Pull out every line in the rows below that contains the word "this".

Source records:

****************************************

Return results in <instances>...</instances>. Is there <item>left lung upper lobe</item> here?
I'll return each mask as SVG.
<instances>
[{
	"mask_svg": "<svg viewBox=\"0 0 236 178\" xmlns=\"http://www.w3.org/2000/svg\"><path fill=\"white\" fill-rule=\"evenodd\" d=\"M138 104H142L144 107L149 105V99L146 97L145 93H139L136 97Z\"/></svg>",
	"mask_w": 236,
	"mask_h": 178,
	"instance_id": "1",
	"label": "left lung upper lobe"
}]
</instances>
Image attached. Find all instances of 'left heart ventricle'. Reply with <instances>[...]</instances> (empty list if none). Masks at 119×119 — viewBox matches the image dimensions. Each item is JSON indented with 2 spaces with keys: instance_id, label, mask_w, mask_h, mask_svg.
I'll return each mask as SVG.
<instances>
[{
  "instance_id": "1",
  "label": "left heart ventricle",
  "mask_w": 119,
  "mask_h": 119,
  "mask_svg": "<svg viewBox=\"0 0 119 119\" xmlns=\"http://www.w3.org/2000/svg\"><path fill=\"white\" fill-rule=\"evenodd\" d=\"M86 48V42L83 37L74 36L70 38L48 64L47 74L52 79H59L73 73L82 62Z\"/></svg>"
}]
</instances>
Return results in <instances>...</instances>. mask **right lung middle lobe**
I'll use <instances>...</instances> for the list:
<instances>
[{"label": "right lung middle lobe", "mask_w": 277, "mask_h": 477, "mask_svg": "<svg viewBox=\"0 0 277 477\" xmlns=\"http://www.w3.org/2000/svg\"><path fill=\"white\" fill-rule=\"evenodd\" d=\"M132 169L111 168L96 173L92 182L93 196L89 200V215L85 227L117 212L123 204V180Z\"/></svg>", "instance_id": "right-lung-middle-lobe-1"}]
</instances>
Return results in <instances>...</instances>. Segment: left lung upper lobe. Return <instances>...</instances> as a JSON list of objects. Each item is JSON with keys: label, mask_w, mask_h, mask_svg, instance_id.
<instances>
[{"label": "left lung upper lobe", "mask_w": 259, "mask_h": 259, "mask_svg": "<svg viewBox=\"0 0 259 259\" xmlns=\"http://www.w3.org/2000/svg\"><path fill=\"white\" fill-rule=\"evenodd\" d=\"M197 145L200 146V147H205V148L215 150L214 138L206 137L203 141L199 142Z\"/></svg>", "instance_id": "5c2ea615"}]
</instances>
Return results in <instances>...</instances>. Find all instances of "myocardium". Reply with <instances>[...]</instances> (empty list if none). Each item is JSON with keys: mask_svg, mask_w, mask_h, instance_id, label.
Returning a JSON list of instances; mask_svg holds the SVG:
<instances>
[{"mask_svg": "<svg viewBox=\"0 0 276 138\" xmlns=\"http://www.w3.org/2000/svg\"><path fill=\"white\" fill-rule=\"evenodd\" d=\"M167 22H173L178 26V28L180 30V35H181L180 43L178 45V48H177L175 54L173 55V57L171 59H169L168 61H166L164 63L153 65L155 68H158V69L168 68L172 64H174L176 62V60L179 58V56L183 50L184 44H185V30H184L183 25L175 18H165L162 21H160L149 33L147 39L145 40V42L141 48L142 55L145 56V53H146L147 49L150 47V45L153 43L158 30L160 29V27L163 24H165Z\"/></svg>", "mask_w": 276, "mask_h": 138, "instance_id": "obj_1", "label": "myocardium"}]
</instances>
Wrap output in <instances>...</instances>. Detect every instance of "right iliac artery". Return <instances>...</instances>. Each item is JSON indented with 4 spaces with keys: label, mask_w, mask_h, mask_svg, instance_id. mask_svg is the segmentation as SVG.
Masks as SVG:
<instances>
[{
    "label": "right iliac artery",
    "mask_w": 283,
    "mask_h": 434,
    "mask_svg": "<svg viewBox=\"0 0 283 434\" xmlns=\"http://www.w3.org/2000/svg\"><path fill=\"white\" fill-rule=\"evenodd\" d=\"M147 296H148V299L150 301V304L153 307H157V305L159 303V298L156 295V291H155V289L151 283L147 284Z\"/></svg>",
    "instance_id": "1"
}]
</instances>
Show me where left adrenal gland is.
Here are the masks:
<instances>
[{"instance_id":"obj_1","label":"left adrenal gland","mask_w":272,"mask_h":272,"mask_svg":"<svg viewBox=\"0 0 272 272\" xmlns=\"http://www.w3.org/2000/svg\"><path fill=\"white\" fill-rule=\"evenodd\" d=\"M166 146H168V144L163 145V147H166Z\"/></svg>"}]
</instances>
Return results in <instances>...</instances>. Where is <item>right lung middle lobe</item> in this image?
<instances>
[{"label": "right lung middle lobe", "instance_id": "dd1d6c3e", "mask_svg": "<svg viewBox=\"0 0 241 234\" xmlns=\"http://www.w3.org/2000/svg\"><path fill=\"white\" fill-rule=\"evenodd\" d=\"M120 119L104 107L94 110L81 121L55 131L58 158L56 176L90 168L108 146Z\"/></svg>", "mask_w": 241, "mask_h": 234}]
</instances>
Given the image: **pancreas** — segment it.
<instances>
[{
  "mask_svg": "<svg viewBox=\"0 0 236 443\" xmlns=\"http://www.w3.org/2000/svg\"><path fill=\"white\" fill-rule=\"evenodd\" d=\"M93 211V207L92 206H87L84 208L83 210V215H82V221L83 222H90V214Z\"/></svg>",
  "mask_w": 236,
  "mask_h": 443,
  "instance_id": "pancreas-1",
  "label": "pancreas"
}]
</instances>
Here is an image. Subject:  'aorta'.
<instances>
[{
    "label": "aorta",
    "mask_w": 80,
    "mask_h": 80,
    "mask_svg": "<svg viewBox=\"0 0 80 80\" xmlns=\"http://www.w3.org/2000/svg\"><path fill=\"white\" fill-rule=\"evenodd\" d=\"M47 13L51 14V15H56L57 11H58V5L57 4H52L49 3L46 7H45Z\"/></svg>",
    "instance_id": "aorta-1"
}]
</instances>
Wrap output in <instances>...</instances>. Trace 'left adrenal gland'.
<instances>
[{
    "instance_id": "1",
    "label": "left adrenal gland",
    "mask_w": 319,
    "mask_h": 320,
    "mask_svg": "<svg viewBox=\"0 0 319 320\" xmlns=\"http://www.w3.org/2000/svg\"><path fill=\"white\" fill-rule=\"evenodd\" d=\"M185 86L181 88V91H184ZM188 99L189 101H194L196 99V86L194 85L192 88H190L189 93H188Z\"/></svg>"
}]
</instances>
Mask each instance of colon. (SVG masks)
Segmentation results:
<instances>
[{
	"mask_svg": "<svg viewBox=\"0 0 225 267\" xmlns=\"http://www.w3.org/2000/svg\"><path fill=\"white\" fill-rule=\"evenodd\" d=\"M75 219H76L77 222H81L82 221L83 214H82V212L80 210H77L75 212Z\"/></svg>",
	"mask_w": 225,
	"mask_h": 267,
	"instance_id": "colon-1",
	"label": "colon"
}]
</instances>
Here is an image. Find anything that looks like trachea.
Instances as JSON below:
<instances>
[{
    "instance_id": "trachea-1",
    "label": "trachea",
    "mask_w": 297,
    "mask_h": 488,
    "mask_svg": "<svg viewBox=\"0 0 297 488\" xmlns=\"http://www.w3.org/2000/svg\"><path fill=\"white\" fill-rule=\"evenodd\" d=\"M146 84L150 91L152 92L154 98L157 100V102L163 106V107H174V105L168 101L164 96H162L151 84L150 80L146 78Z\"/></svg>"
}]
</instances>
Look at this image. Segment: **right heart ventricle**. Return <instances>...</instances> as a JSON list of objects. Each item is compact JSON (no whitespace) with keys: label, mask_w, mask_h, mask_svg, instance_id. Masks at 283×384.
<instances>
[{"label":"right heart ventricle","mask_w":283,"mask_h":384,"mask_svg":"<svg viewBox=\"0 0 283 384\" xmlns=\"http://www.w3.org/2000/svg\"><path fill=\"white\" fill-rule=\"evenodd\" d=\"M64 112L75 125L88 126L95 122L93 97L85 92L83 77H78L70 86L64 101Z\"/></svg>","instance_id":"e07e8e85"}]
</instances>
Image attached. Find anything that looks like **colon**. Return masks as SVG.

****************************************

=== Correct output ===
Return results in <instances>...</instances>. Where is <item>right lung middle lobe</item> in this image?
Look at this image. Segment: **right heart ventricle**. Return <instances>...</instances> as a JSON list of objects. Each item is compact JSON (no whitespace) with keys: label, mask_w, mask_h, mask_svg, instance_id. Masks at 283×384.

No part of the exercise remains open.